Missing Poker Player May Have Been Killed Because He Blew Backer’s Cash, Informant Claims
Posted on: October 6, 2020, 03:19h.
Last updated on: October 7, 2020, 12:05h.
An Icelandic poker player who vanished without trace at the Dublin Poker Festival last year may have been killed for losing the wrong person’s money in a high-stakes cash game, according to The Dublin Herald.
Jon Jonsson was last seen leaving Dublin’s Bonnington Hotel at around 11 am on February 9, 2019, the day before the festival was due to commence. He was captured by the hotel’s security camera heading out along Swords Road before apparently disappearing into thin air.
At the time, Jonsson’s disappearance resulted in urgent appeals for information about his whereabouts to poker players and the wider community. The story made the national news in Ireland and has received even more media attention in Iceland.
Jonsson’s mystified relatives hired a private detective to track him down. The disappearance was completely out of character for the 41-year-old father of four, they said.
Informant Spills Details
But an unnamed criminal currently in prison in Iceland has told authorities there he knows what happened to Jonsson, The Dublin Herald reports. According to the Icelandic inmate, Jonsson was killed “accidentally” by an Icelandic man who was also in Dublin at the time after the pair argued over money he had lost.

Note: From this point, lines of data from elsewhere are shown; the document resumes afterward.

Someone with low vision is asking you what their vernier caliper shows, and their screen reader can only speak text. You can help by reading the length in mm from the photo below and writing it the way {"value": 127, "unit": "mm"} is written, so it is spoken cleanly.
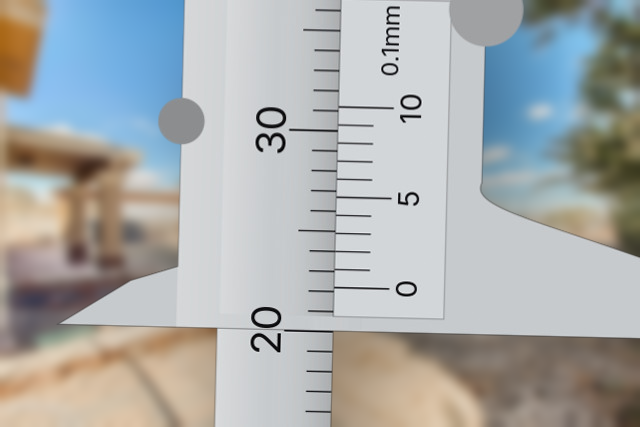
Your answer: {"value": 22.2, "unit": "mm"}
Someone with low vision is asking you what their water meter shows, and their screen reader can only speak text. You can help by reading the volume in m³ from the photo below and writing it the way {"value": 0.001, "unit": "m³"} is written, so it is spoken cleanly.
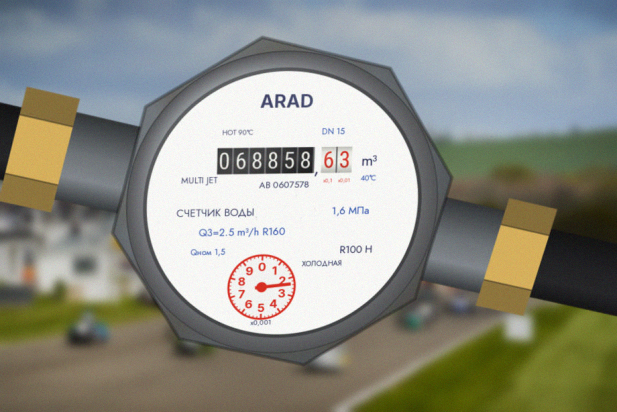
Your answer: {"value": 68858.632, "unit": "m³"}
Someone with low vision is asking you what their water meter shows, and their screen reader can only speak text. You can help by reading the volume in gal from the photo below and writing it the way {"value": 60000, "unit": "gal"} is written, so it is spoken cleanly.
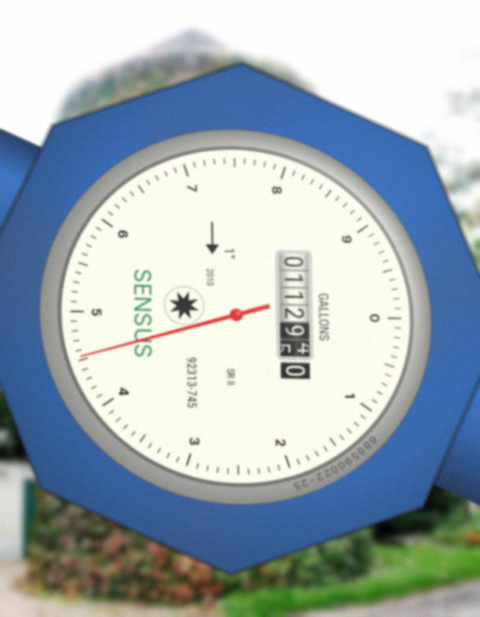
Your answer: {"value": 112944.5, "unit": "gal"}
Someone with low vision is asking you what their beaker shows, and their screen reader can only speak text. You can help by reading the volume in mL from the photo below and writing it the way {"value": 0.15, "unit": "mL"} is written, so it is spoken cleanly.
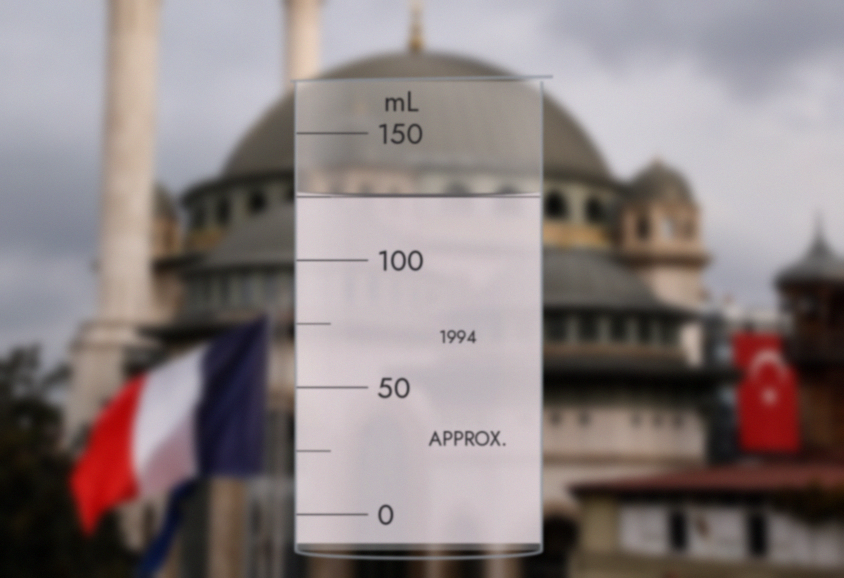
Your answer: {"value": 125, "unit": "mL"}
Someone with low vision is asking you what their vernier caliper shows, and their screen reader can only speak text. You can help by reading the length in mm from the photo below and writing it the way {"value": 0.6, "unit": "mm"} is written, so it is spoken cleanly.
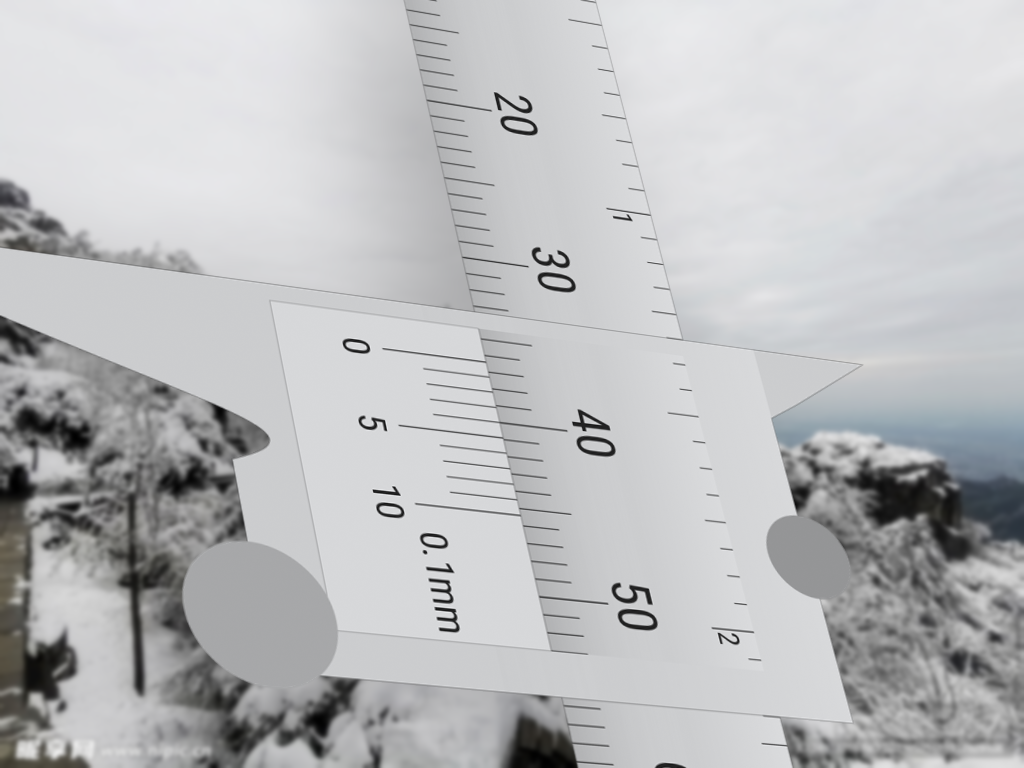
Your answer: {"value": 36.4, "unit": "mm"}
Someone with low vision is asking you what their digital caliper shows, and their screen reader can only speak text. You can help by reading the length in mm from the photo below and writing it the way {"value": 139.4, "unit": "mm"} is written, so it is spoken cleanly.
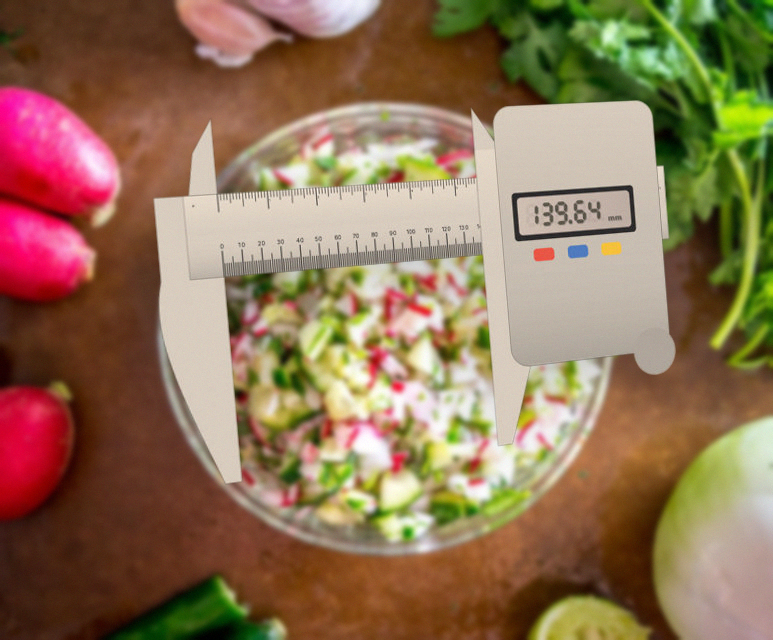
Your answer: {"value": 139.64, "unit": "mm"}
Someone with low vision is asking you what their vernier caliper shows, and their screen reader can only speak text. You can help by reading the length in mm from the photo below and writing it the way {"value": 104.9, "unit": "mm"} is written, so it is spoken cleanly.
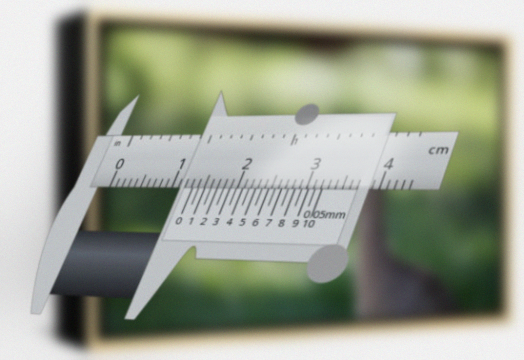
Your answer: {"value": 13.2, "unit": "mm"}
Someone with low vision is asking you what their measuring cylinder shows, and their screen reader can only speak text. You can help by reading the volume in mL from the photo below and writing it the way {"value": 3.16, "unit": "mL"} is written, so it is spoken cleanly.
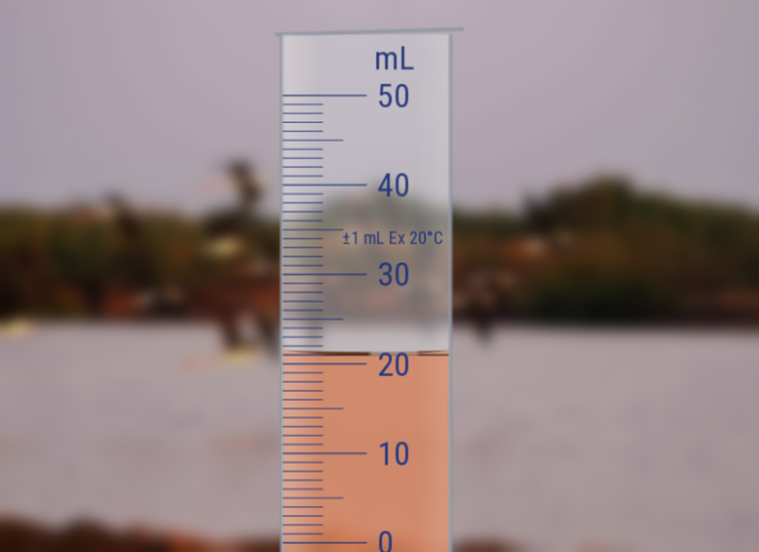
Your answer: {"value": 21, "unit": "mL"}
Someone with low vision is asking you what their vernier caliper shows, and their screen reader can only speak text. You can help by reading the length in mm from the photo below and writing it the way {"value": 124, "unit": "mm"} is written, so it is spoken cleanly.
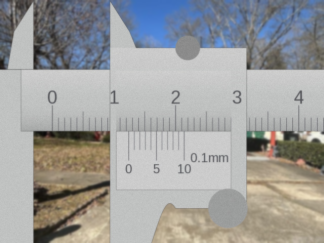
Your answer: {"value": 12.4, "unit": "mm"}
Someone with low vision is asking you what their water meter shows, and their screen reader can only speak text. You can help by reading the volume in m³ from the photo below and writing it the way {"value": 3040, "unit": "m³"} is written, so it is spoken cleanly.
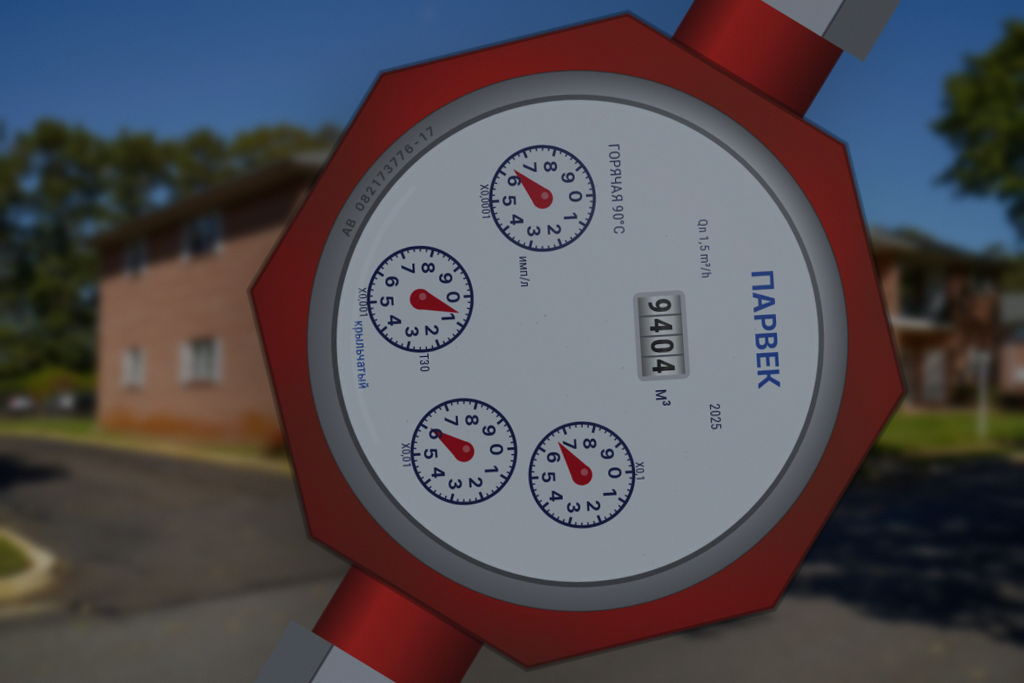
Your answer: {"value": 9404.6606, "unit": "m³"}
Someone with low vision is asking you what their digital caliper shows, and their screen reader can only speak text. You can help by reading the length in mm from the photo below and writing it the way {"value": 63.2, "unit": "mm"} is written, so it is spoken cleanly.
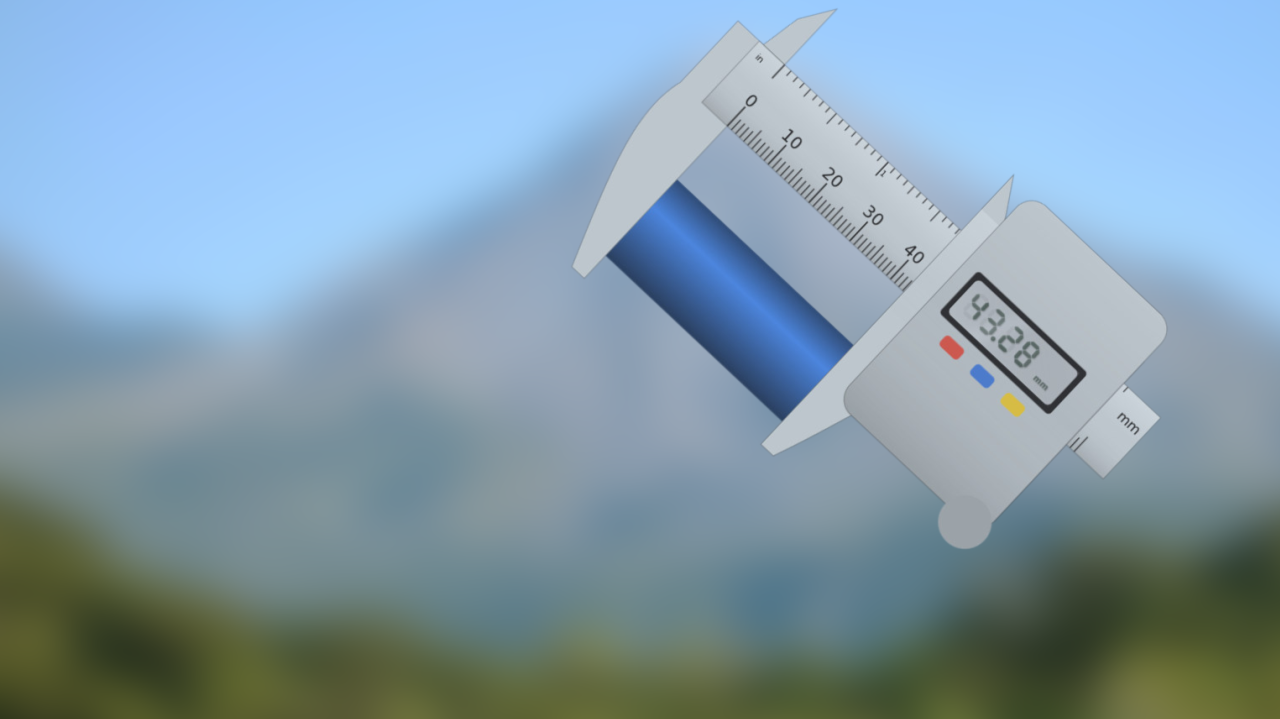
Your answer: {"value": 43.28, "unit": "mm"}
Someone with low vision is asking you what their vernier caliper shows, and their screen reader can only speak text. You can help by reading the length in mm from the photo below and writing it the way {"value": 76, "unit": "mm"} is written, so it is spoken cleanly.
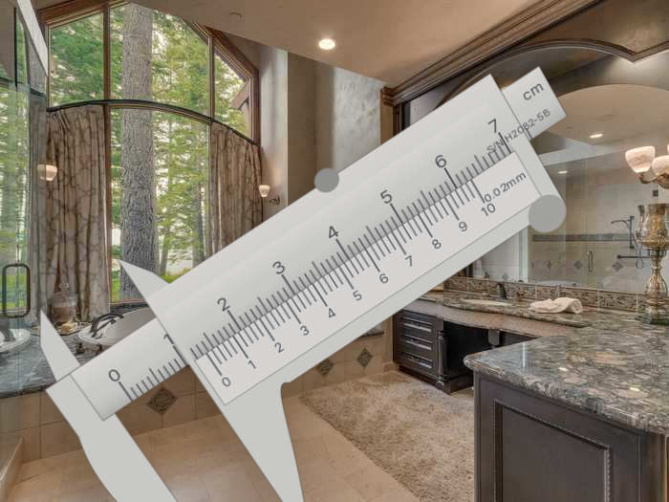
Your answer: {"value": 13.6, "unit": "mm"}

While Jonsson was not involved in criminality, said the source, he had been entrusted with his killer’s cash — more than €4,000 ($4,690), which was to be distributed among other players as tournament buy-ins.
But Jonsson got involved in a cash game the night before his disappearance and blew the lot. According to the prisoner’s account, he tried to leave when he started to lose but was coerced into continuing by others in the game, who were described as “all foreign nationals” by the Herald.
Meeting Gone Wrong
Jonsson had arrived in Dublin earlier that day, alone. His fiancée, Jana Gudjonsdottir, had agreed to join him the following day. The couple planned to enjoy a ten-day stay in the city.
Gudjonsdottir said that when she arrived, she found Jonsson asleep in their room. They argued, and the girlfriend left to go to the bar for a coffee. When she returned, Jonsson had gone, leaving his phone and passport.
He went to meet the man whose money he had lost, according to the prisoner, who has also told his story to Jonsson’s family via an intermediary.
Irish national police, the Gardaí, are aware of the new revelations and have been in contact with their counterparts in Iceland. The investigation remains open.